__Exercise brief__. Excluding any images, copy all of the lines below precisely as written.

__Source data__.

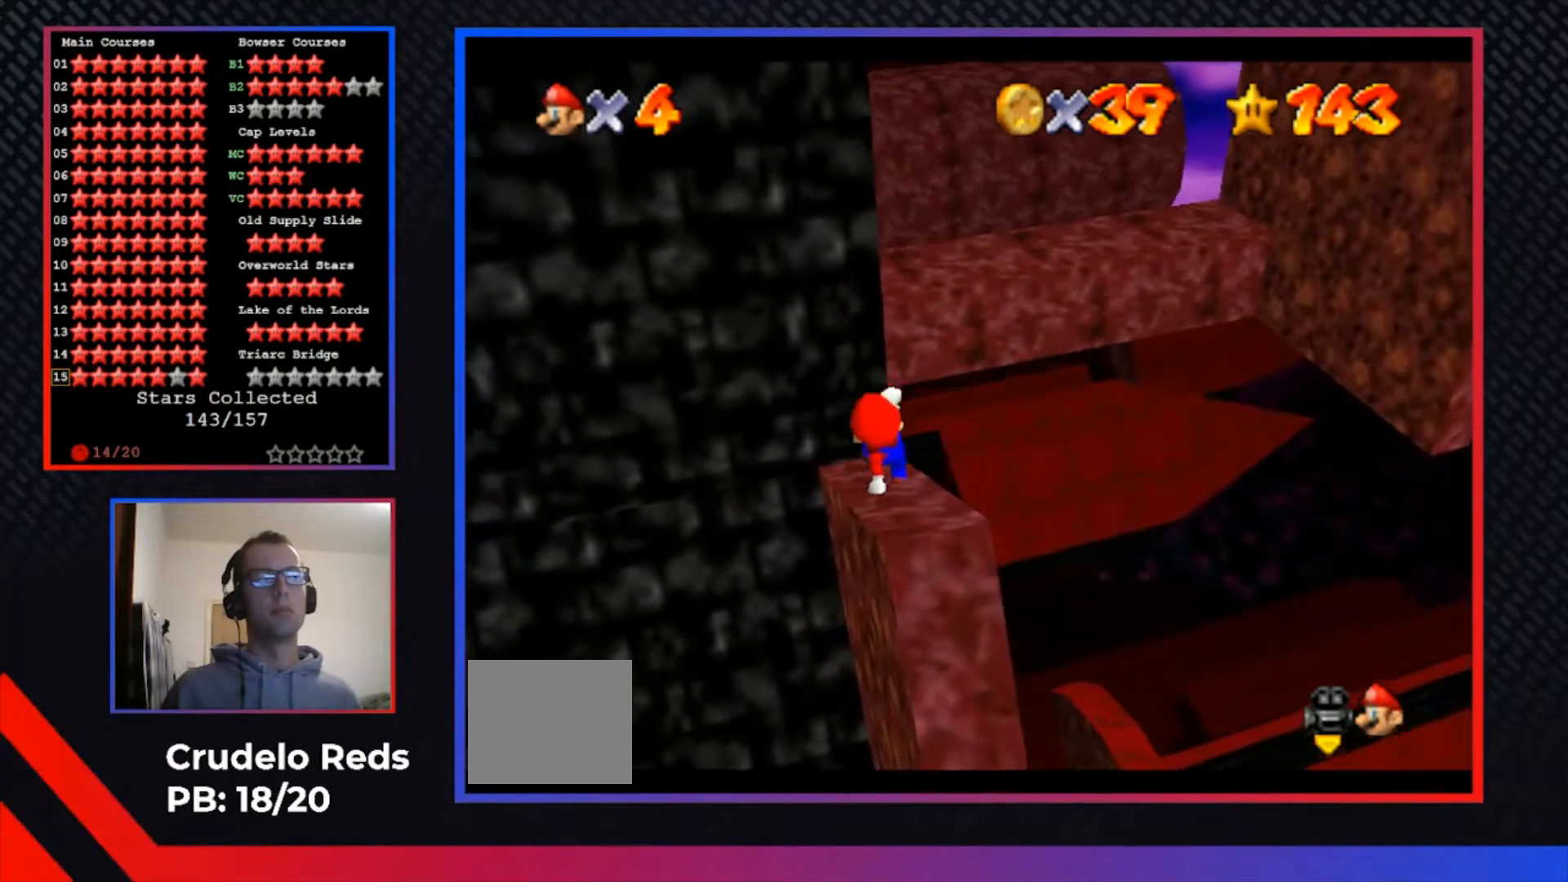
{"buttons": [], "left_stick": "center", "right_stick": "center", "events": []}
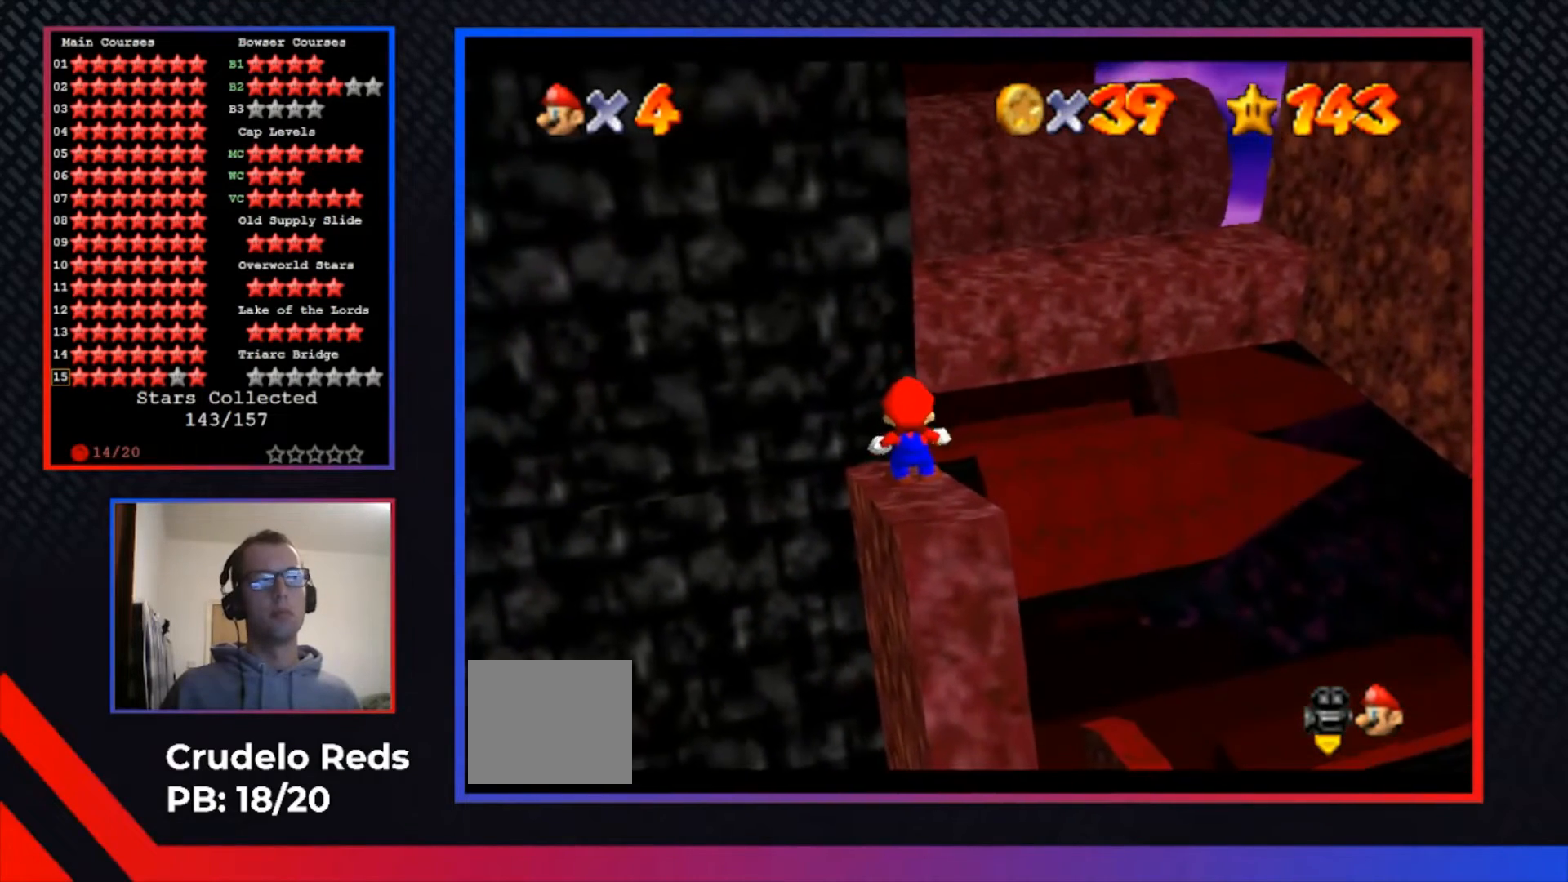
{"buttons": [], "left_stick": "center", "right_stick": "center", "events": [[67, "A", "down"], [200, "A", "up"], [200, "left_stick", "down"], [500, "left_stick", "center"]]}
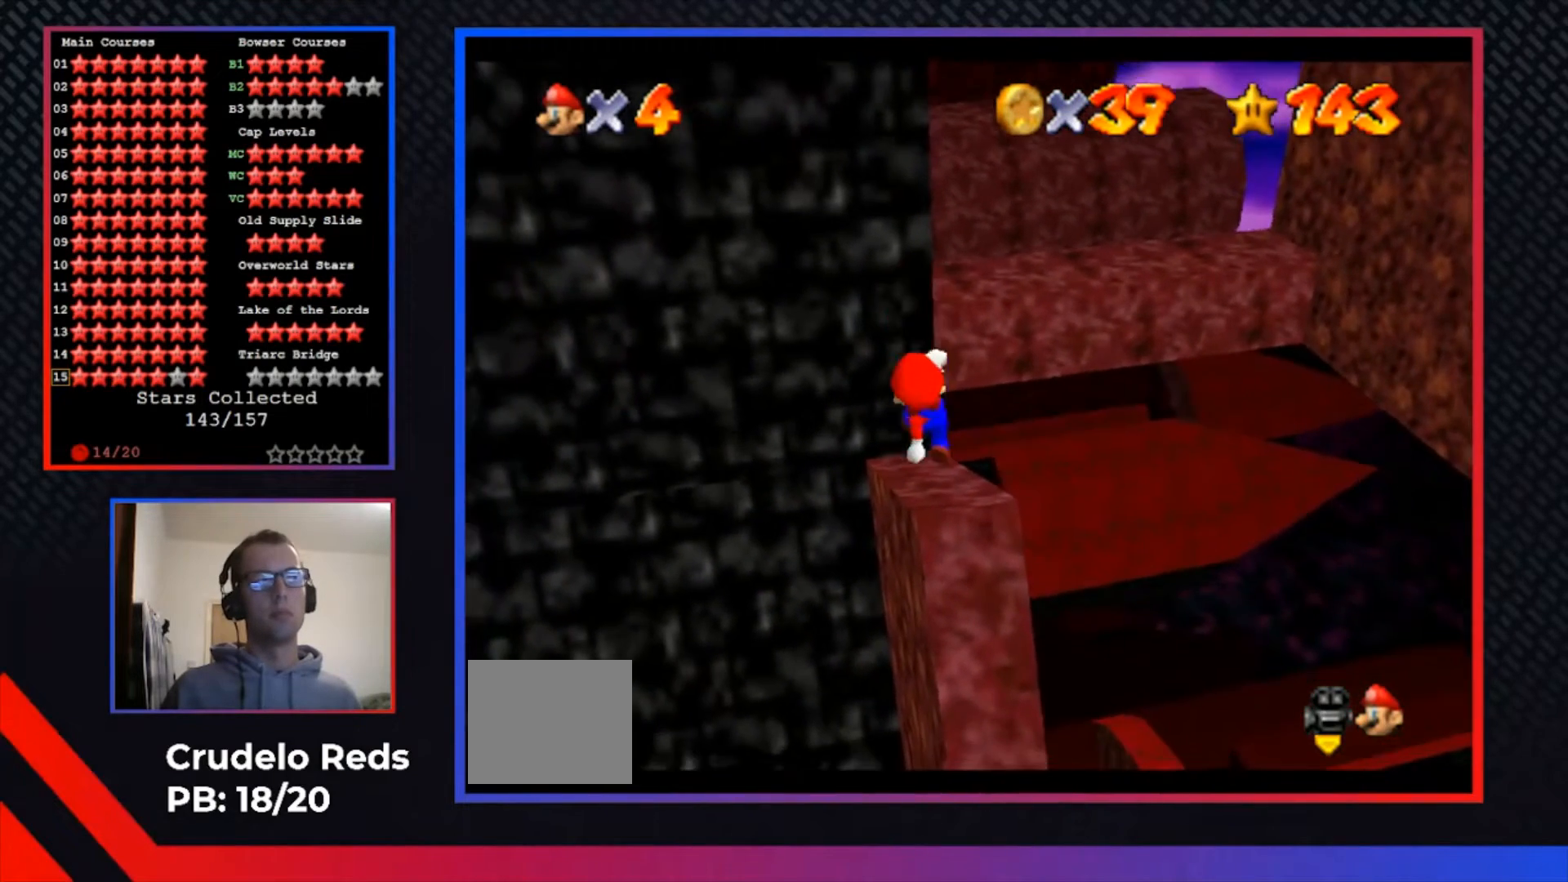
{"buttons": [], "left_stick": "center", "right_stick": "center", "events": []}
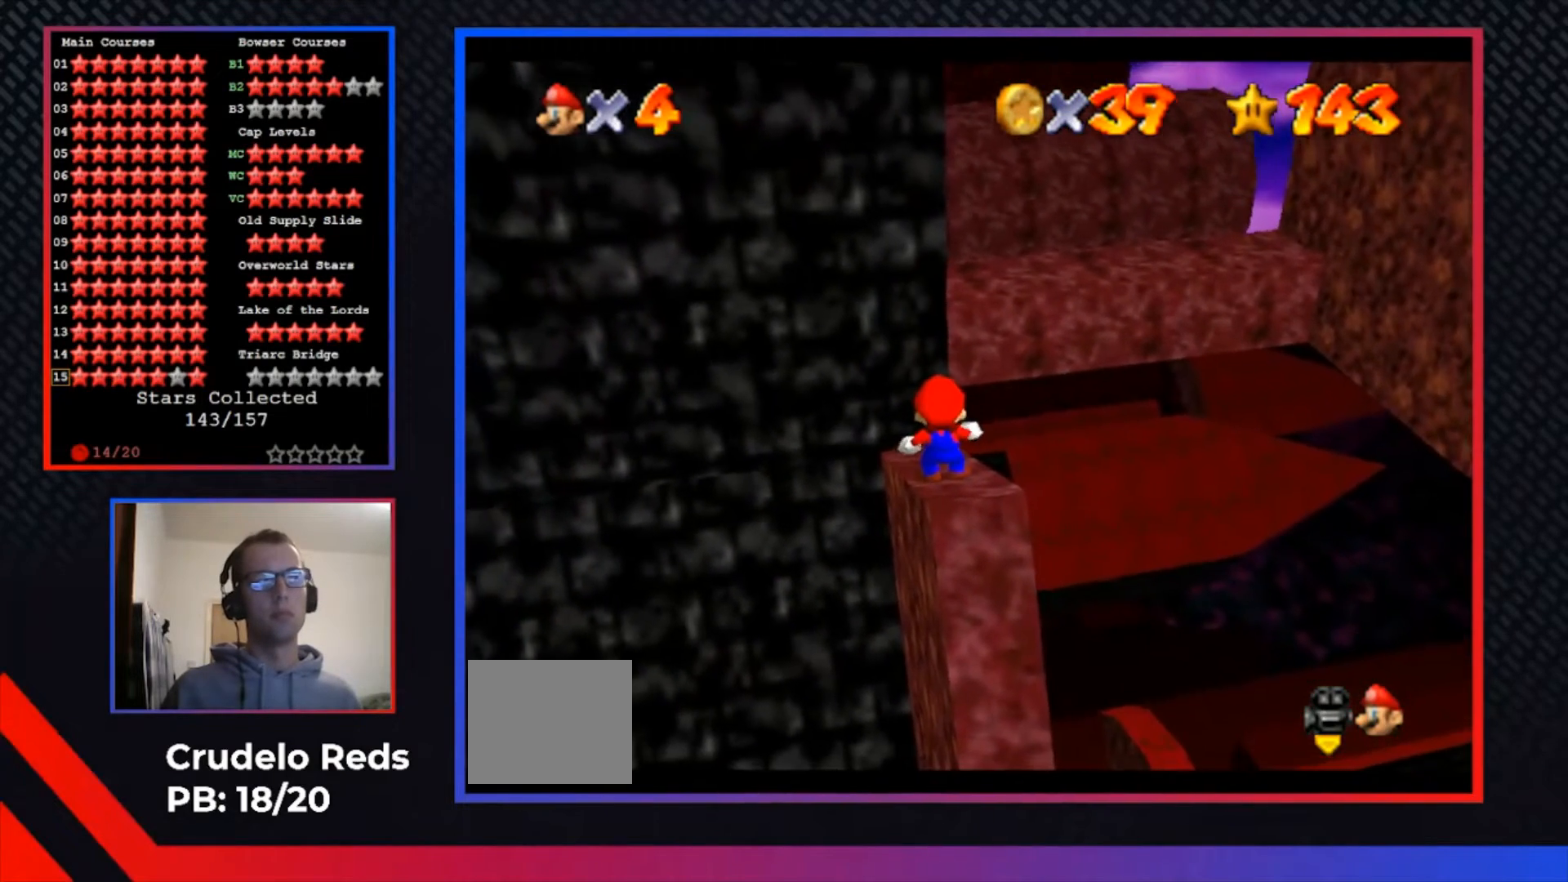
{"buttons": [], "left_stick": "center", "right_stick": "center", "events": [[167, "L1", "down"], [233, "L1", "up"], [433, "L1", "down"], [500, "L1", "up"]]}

__Expected output__.
{"buttons": [], "left_stick": "center", "right_stick": "center", "events": []}
{"buttons": [], "left_stick": "center", "right_stick": "center", "events": [[67, "A", "down"], [200, "A", "up"], [200, "left_stick", "down"], [500, "left_stick", "center"]]}
{"buttons": [], "left_stick": "center", "right_stick": "center", "events": []}
{"buttons": [], "left_stick": "center", "right_stick": "center", "events": [[167, "L1", "down"], [233, "L1", "up"], [433, "L1", "down"], [500, "L1", "up"]]}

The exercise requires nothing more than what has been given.